◆ The problem ◆
Go through the data below and return each line where the string "wrist" occurs.

◆ Record excerpts ◆
====

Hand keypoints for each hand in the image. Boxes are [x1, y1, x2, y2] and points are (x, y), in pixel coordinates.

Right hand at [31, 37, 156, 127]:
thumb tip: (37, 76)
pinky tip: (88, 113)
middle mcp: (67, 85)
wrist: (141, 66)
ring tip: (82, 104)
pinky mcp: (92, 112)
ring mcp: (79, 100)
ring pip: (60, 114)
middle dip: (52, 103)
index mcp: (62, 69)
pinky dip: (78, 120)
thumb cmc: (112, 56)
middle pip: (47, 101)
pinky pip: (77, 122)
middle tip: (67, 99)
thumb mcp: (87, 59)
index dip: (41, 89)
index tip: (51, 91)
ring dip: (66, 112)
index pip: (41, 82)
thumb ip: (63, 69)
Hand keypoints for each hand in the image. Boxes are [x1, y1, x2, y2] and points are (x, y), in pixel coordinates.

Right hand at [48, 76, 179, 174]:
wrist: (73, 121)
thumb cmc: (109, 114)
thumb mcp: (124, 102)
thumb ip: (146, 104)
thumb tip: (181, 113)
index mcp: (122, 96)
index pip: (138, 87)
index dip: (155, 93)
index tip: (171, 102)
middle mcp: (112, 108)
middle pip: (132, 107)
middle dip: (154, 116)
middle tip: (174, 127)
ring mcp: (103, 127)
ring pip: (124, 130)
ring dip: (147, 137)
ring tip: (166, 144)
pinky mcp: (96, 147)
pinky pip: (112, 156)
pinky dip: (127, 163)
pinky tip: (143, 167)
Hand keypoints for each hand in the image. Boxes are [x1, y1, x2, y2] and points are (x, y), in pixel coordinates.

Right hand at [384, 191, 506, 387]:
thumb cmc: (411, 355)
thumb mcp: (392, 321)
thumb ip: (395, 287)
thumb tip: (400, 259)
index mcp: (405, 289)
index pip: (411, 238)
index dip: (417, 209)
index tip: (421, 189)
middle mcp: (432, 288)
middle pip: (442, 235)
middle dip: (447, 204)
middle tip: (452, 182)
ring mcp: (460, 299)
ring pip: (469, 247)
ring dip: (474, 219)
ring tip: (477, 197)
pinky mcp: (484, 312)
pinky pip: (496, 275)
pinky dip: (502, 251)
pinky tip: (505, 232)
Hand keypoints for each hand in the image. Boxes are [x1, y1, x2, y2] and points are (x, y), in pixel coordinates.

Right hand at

====

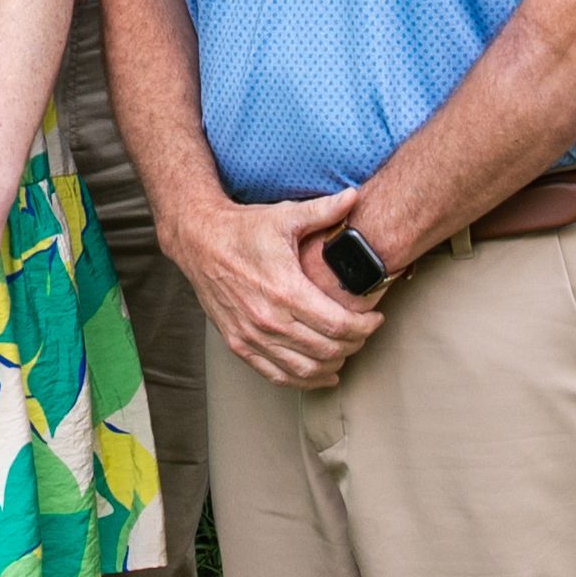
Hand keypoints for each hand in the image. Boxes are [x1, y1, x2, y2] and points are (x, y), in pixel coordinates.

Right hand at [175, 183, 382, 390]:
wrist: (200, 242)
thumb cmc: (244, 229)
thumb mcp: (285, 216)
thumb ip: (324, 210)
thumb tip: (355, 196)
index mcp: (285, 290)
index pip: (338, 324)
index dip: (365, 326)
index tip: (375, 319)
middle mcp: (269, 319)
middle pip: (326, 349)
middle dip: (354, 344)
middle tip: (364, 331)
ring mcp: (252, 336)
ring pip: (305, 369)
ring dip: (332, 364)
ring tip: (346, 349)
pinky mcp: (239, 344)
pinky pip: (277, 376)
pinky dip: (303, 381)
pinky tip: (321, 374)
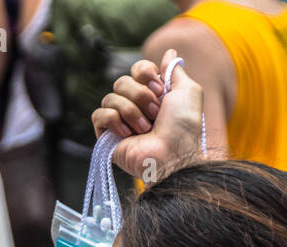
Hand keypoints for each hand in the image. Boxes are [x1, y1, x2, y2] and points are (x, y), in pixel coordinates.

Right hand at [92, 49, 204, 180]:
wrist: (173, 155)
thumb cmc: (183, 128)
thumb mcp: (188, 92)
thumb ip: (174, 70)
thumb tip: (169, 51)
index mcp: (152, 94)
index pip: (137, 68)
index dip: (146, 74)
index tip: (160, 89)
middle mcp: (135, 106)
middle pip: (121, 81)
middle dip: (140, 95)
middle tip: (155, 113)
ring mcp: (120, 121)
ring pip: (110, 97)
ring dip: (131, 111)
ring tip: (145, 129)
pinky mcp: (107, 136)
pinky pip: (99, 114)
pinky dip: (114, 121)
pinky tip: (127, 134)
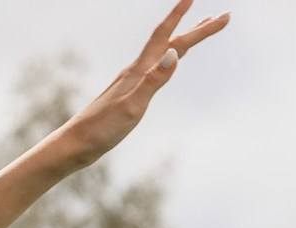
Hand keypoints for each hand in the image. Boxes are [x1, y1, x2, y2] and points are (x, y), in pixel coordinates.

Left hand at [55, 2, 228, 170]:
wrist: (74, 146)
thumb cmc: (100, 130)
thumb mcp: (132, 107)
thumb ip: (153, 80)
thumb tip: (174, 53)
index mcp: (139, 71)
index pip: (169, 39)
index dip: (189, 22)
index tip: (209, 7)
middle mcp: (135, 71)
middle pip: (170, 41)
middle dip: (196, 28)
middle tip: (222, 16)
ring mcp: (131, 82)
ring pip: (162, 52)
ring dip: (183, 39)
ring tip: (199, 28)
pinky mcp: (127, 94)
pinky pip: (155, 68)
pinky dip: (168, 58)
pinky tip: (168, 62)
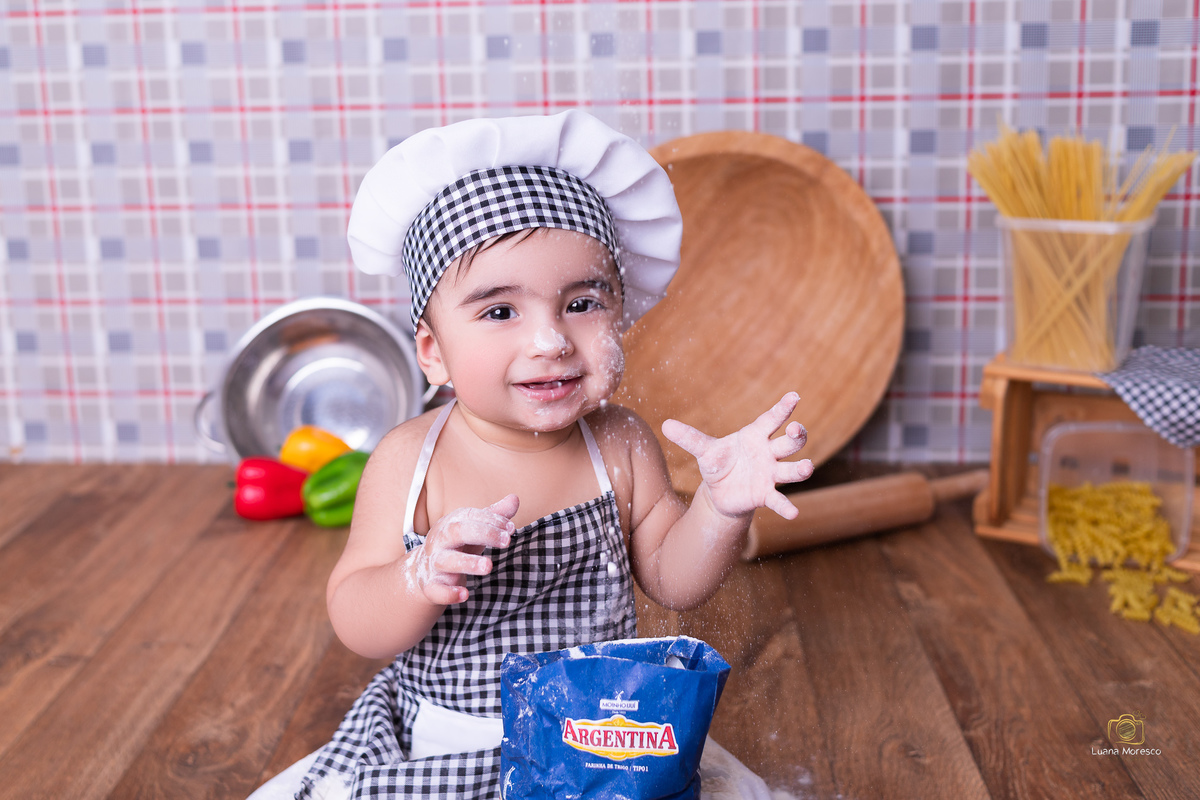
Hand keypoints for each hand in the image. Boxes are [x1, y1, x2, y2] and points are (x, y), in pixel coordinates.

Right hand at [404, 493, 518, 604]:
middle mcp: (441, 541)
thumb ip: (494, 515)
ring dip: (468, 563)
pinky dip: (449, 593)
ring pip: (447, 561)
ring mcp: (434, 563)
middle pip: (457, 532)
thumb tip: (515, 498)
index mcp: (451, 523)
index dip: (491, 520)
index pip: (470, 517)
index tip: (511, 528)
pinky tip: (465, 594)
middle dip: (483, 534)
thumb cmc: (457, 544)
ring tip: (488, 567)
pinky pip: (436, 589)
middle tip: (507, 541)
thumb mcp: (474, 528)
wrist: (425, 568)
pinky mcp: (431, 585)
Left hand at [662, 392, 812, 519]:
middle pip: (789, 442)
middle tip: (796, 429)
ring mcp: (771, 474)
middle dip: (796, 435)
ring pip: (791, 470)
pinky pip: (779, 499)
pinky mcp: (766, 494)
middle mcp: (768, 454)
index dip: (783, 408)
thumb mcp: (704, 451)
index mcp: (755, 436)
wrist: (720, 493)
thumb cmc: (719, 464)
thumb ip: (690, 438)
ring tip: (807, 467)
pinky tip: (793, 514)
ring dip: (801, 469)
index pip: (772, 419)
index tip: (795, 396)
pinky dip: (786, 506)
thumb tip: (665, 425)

====

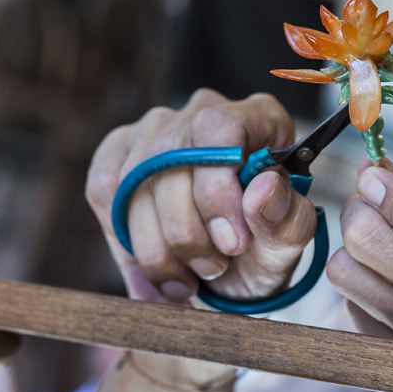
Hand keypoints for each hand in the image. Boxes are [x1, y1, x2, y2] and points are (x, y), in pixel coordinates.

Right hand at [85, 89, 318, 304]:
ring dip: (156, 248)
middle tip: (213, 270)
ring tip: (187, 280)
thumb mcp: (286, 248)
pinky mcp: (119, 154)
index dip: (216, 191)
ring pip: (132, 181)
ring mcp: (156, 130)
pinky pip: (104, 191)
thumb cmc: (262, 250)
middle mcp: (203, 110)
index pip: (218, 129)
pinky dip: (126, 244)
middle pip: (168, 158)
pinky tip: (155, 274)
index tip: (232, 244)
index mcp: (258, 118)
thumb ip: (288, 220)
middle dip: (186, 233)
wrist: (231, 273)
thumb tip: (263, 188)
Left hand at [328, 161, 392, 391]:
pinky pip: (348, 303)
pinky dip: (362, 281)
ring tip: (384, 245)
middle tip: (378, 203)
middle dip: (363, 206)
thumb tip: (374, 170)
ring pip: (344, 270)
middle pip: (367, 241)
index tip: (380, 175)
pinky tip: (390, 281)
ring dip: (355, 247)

====

◆ Task output ◆
wrist: (141, 66)
wrist: (73, 121)
wrist: (200, 242)
wrist: (173, 155)
wrist: (74, 146)
wrist: (425, 568)
wrist: (720, 493)
wrist: (231, 273)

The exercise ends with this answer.